SELECTED TEXT:
══════
Samuel Tanui Kiptan v Inter Construction Co. Ltd & 4 others [2018] KEELRC 2574 (KLR)

Samuel Tanui Kiptan v Inter Construction Co. Ltd & 4 others [2018] KEELRC 2574 (KLR)

REPUBLIC OF KENYA

IN THE MEPLOYMENT AND LABOUR RELATIONS COURT OF KENYA

AT ELDORET

CAUSE NO.69 OF 2017

SAMUEL TANUI KIPTAN.......................................................CLAIMANT

VERSUS

INTER CONSTRUCTION CO. LTD.......................1ST RESPONDENT

K.S GHELLOT.......................................................... 2ND RESPONDENT

P.S TAK ......................................................................3RD RESPONDENT

S GHELOT ................................................................4TH RESPONDENT

JOHN NJERU ...........................................................5TH RESPONDENT

JUDGEMENT

1. On 11th May, 2017 the claimant filed the Memorandum of Claim herein. The respondent was served and entered appearance on 9th June, 2017.

2. Parties attended court on 25th September, 2017 and agreed to negotiate out of court. the respondent was also directed to file defence where there was no agreement by 27th October, 2017. The court issued a mention dated for 31st October, 2017.

3. On the due date the respondent did not attend. There was no agreement between the parties. The respondent filed a defence on 9th October, 2017. The court issued hearing directions and mention dated for 20th November, 2017.

4. On the due date the respondent was served but remained absent. On 25th April, 2018 the claimant was in court for hearing directions. The respondent was served but was absent. A hearing date was fixed for 29th June, 2018. The respondent was served, accepted notice but remained absent on the scheduled hearing date. There are returns to confirm service upon the respondent.

Claim

5. The claimant is an adult male. The 1st respondent is a company transacting business as Inter Construction Company Ltd. The 2nd respondent is the managing Director of the 1st respondent company and the 3rd and 4th respondents are the Executive chairman of the 1st responded company, and the 5th respondent the human resource manager of the 1st respondent company.

6. On 27th March, 2012 the claimant was employed by the respondent company, Intex Construction Company Limited as the Tiba Driver on a contract of service at a salary of Kshs.34, 416.00 per month. On 16th March, 2013 the claimant’s salary was increased by three instalments of Kshs.15, 000.00 but he was only paid Kshs.24, 000.00 leaving a balance of Kshs.21, 000.00 unpaid.

7. As part of the employment terms it was agreed that the respondent company would meet the claimant’s transport costs from Voi to Chesegon at Kshs.20, 000.00 but was only paid Kshs.10, 000.00.

8. On the paid salary the claimant was deducted the sum of Kshs.2,160.00 and Kshs.320.00 where the respondent allegedly said it was for NSSF and NHIF but such deductions were not remitted.

9. On 26th August, 2016 the claimant’s employment was terminated without any valid reasons or payment of the terminal dues which was wrongful and unfair. The claimant had 7 more months to his contract of service which were not paid for.
══════
Saved data entries:
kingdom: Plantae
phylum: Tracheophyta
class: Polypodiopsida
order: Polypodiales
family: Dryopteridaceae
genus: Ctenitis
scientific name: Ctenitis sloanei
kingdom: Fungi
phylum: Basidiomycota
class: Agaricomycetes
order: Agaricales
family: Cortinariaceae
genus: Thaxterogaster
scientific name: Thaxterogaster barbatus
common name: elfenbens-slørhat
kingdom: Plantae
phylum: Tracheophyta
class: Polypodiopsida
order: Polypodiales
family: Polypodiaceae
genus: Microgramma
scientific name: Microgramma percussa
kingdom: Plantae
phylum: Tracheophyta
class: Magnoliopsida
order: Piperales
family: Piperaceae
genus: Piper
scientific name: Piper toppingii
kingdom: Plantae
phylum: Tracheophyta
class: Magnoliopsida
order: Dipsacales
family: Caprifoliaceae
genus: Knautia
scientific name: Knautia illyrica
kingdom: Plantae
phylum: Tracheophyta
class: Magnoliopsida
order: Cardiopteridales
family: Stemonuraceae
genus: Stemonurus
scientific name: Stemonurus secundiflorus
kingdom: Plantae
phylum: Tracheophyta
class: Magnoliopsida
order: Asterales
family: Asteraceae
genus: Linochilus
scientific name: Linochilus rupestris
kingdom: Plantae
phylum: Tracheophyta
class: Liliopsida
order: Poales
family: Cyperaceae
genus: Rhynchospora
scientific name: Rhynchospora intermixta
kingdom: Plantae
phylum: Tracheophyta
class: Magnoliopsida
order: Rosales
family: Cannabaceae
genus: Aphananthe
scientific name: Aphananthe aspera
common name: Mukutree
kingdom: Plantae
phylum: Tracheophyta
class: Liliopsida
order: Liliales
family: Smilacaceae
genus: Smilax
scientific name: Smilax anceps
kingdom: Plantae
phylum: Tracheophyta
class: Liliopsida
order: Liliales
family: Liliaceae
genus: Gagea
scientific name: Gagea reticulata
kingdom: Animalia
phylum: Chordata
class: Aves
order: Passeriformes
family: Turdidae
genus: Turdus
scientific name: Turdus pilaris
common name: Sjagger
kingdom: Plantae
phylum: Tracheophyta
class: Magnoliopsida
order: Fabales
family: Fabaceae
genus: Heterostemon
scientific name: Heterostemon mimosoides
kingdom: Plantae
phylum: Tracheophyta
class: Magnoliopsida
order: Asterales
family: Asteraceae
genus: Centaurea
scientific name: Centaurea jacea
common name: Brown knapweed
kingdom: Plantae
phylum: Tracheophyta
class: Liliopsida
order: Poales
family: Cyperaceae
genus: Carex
══════
TASKS TO CARRY OUT:
• A. For each statement about the judgment, state yes or no, and quote the words of the judgment that decide it: (i) the respondent filed a defence on 9th October, 2017; (ii) the claimant received the full Kshs.20,000.00 agreed for transport costs; (iii) the claimant's employment was terminated on 26th August, 2016.
• B. Output, word for word, the part of the judgment that opens with the words containing "4. On the due" and closes with "1st respondent company.".
The listing was drawn from a separate source.

SOLUTIONS TO THE EXERCISE:
• A.
(i) Yes: "The respondent filed a defence on 9th October, 2017."
(ii) No: "would meet the claimant’s transport costs from Voi to Chesegon at Kshs.20, 000.00 but was only paid Kshs.10, 000.00."
(iii) Yes: "On 26th August, 2016 the claimant’s employment was terminated"

• B.
4. On the due date the respondent was served but remained absent. On 25th April, 2018 the claimant was in court for hearing directions. The respondent was served but was absent. A hearing date was fixed for 29th June, 2018. The respondent was served, accepted notice but remained absent on the scheduled hearing date. There are returns to confirm service upon the respondent.

Claim

5. The claimant is an adult male. The 1st respondent is a company transacting business as Inter Construction Company Ltd. The 2nd respondent is the managing Director of the 1st respondent company and the 3rd and 4th respondents are the Executive chairman of the 1st responded company, and the 5th respondent the human resource manager of the 1st respondent company.